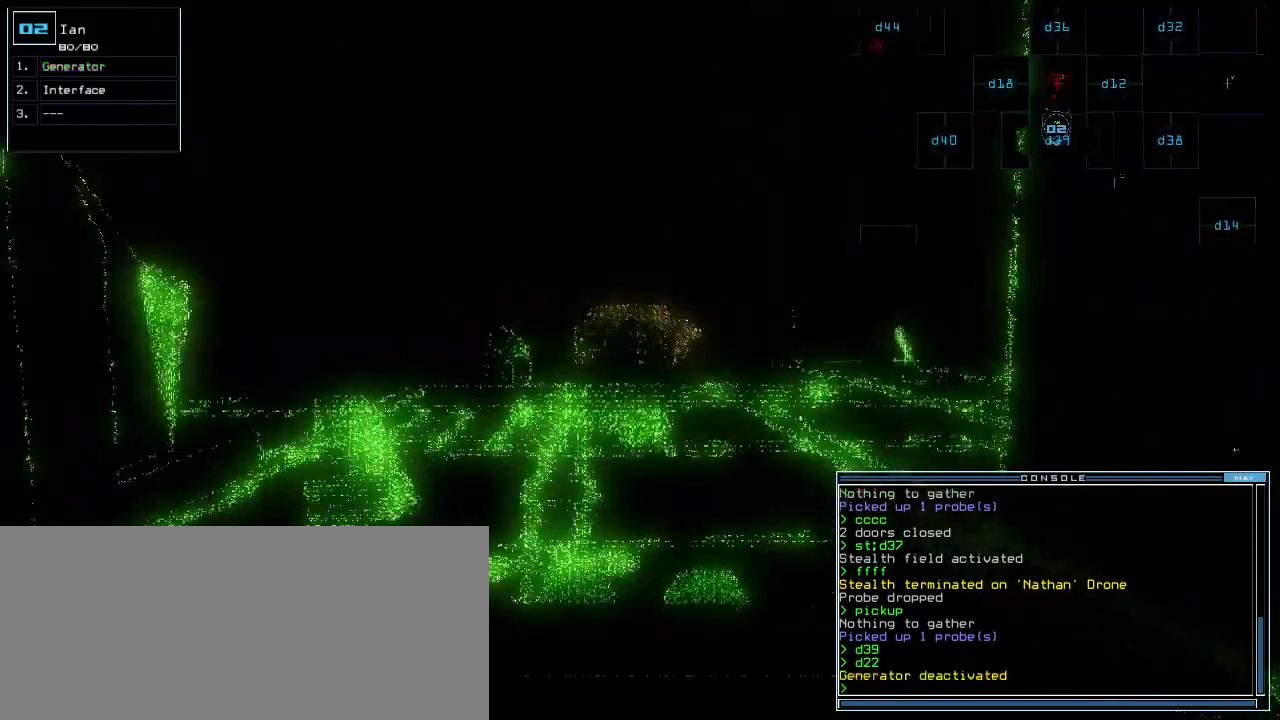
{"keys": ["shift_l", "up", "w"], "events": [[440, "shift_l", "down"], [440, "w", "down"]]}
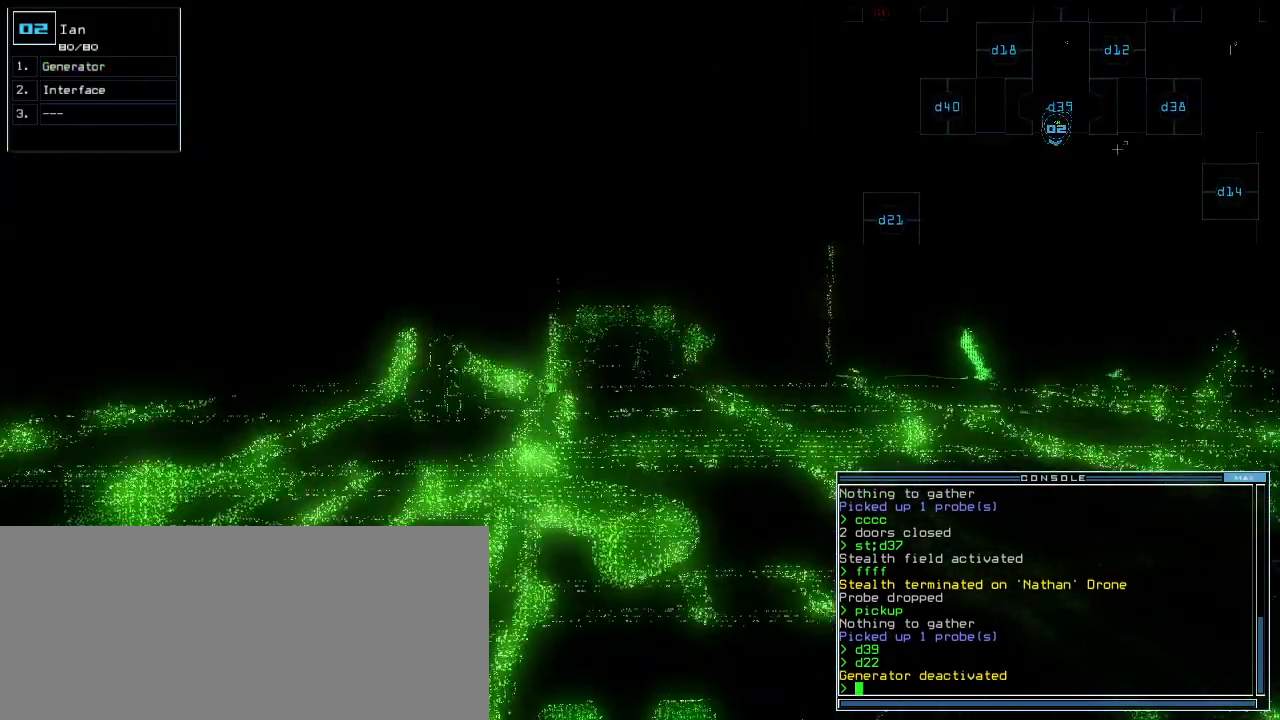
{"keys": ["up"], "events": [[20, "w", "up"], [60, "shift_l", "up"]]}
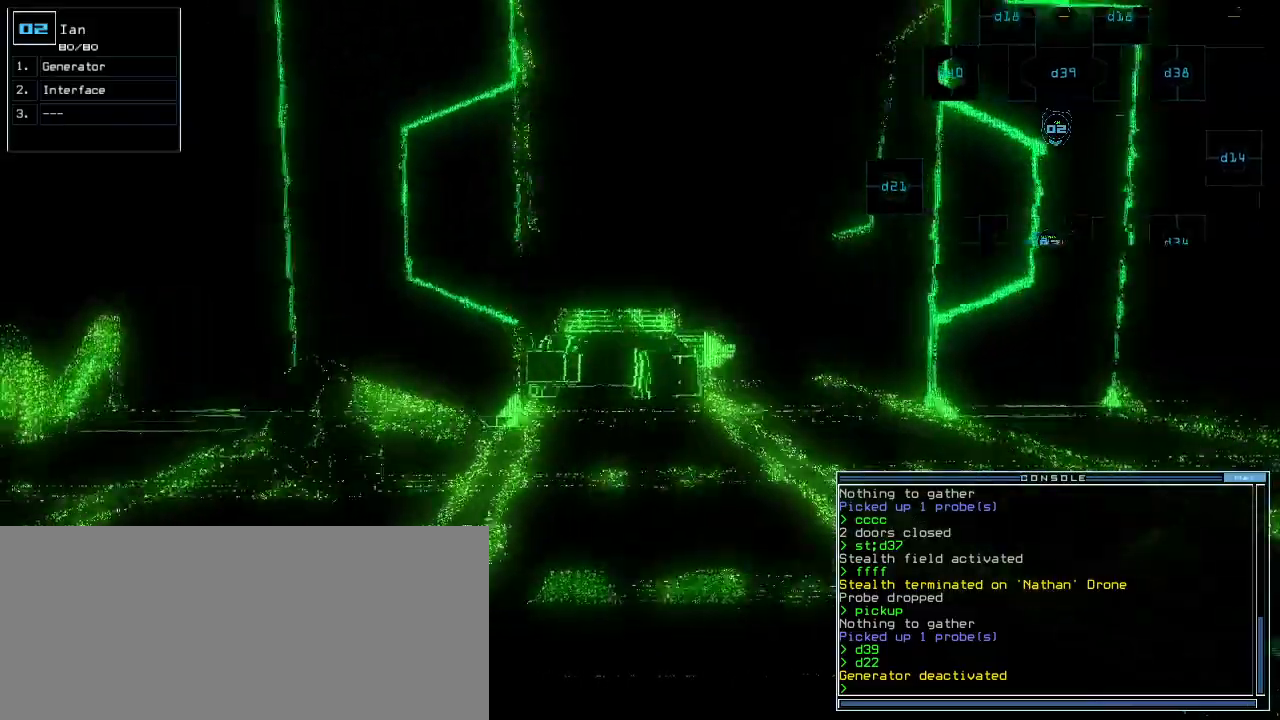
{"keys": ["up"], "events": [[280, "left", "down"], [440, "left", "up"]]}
..........
### PROMPT
A word-for-word copy of the data above is needed, one that omits the pictures.

### RESPONSE BELOW
{"keys": ["shift_l", "up", "w"], "events": [[440, "shift_l", "down"], [440, "w", "down"]]}
{"keys": ["up"], "events": [[20, "w", "up"], [60, "shift_l", "up"]]}
{"keys": ["up"], "events": [[280, "left", "down"], [440, "left", "up"]]}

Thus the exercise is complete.